Странно, он показался мне тем ещё франтом, любителем шумных развлечений и щегольства.
— Понимаю, — кивнула, вернув всё внимание картине.
— Что вы чувствуете?
— Что?
— Ваши чувства при виде картины? Эта бушующая стихия…
— Мне страшно, — призналась. — Мы — лишь крохотные песчинки, ничтожнейшие из созданий.
— Вас это печалит? — он не подходил ближе, так и сидел на скамейке за моей спиной. Это, на удивление, не вызывало дискомфорта, было даже как-то привычно. Мы уже были в похожем положении — тогда, на постойном пункте, когда я точно также созерцала искусство — истинное, не перенесённое на полотно, а князь стоял за спиной, словно бы разделяя со мной этот момент.
— Печалит? Не думаю… Скорее восхищает, — я обернулась. Князь задумчиво рассматривал картину, лицо его поначалу показалось мне нечитаемым, равнодушным, но затем вдруг грустным — на мгновение. — А вы? Что вы чувствуете?
— Ничего, наверное.
Он хмыкнул. Казалось, этот факт его удручал.
— Разве это возможно? Тогда почему вы здесь? Не для того ли, чтобы окунуться в эти эмоции?
— Для этого, — не стал отрицать. — Но я ничего не чувствую. Картина как картина. Вижу мазки, вижу цвета, понимаю — да, талантливо, но эмоции?.. Нет, отнюдь.
— Вы просто неправильно смотрите, — я снова вернула внимание картине. — Подойдите сюда, — пригласила. — Не так важно исполнение, не важен исполнитель, важно то — что художник изобразил.
— И что же он изобразил?
—
Я закрыла глаза и, немного расставив руки, вдохнула полной грудью. Тут же услышала, как шумно вдыхает князь, повторяя за мной.
— Да, я зачерствел, — проговорил он вдруг, вставая. — Кажется, мне нужно чёткое руководство, как воспринимать живопись.
— С благодарностью, — сказала просто. — Я думаю, в этом ваша проблема, вы просто неблагодарны, воспринимая всё вокруг — как данность.
— Меня чаруют ваши мысли — словно глоток свежего воздуха.
— Только не начинайте про юность, ваша светлость, — закатила глаза.
— Однако на вашу юность я и списываю подобное.
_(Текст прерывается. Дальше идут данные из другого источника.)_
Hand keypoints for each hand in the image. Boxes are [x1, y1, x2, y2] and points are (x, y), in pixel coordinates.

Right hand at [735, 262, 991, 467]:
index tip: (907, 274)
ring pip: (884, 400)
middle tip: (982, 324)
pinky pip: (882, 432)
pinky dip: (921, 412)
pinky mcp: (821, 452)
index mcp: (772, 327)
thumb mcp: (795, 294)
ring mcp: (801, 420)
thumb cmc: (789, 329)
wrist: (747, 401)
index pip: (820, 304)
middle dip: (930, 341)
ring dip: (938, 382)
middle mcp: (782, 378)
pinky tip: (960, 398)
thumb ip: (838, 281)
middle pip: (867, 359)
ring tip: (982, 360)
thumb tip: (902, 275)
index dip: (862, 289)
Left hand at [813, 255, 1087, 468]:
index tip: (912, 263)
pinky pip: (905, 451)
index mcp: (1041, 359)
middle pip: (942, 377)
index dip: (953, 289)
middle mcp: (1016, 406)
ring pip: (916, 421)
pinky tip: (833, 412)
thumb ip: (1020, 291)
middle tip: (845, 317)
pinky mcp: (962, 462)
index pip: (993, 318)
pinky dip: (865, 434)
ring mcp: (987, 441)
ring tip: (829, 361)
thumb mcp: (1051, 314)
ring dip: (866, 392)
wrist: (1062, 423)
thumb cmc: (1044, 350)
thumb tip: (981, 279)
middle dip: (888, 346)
В один момент — хочешь того или нет — всё становится ничем иным, как данностью, обыденностью.
— С вами невозможно вести беседу, — вздохнула. — Мы можем продолжить её через десять лет, когда вы перестанете всё списывать на мой возраст и, наконец, обратите внимание на то, что давно уже потеряли гибкость ума и способность широко мыслить. Но, поверьте, это излечимо. И простите, — опомнилась, — за прямоту.
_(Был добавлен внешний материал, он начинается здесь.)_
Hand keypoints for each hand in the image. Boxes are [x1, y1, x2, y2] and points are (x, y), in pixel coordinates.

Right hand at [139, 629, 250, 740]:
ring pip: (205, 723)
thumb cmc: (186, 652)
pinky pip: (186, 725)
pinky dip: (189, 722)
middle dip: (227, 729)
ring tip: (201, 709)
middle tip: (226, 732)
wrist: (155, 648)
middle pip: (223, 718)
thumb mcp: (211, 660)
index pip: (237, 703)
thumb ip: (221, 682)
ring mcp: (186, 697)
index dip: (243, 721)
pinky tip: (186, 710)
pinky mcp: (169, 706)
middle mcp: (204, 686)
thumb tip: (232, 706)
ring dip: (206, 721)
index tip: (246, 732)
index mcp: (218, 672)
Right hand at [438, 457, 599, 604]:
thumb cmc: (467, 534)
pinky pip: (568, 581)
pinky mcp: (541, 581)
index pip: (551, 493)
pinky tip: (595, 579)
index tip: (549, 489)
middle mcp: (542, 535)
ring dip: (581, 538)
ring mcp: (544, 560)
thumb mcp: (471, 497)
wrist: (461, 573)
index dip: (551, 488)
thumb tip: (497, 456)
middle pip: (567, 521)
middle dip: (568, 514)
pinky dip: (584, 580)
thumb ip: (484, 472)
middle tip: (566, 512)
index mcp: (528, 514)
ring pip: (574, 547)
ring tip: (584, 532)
— Очаровательно, — улыбнулся князь. — Идёмте, я провожу вас.
— Меня есть кому… — обернулась, но в зале нас было только двое — лакей успел куда-то уйти. — Что ж, извольте. Это не будет выглядеть дурно?
— Здесь — нет. Я бы не отнёс Кружок к тому ряду светских мероприятий, после которых идут столь грязные пересуды, что от них годами не отмыться. Тут, скорее, каждый друг другу — друг, пусть нередко с разными политическими взглядами и готовыми стреляться после всякого мало мальского дискурса.
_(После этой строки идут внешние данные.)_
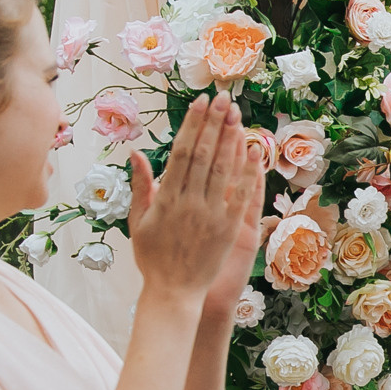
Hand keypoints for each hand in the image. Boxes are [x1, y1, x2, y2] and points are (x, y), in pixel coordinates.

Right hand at [126, 94, 256, 306]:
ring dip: (231, 139)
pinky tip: (255, 150)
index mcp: (166, 198)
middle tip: (223, 98)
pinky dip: (249, 172)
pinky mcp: (228, 229)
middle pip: (204, 154)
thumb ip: (140, 186)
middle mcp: (189, 203)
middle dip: (214, 123)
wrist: (173, 292)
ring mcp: (211, 216)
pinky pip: (241, 196)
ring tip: (237, 114)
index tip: (200, 102)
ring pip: (223, 169)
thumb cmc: (152, 257)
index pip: (182, 152)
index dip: (193, 125)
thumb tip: (136, 153)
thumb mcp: (138, 221)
— Неужели здесь и правда так любят дуэли?
— О-о, Лизавета Владимировна, это буквально — любимое развлечение света, при том с момента, как их запретили, они лишь участились.
— А вы? Вы участвовали в подобном «веселье»?
— Нередко, — не стал отрицать князь, — это увлекает, в какой-то момент даже вызывает зависимость, а избавиться от этой привычки нелегко, впрочем, уже давно у меня не было поводов.
— А какой повод — наиболее частая причина? — стало любопытно.
— Дамы, конечно, и, — он опередил мой следующий вопрос, — позвольте на этом завершить: дальнейшее обсуждение может выйти за рамки приличий.
Интересно — то, что у князя давно не было поводов для дуэли — это потому, что у него дам давно не было или потому, что он подходит к этому вопросу со знанием дела, то есть — без лишних рисков?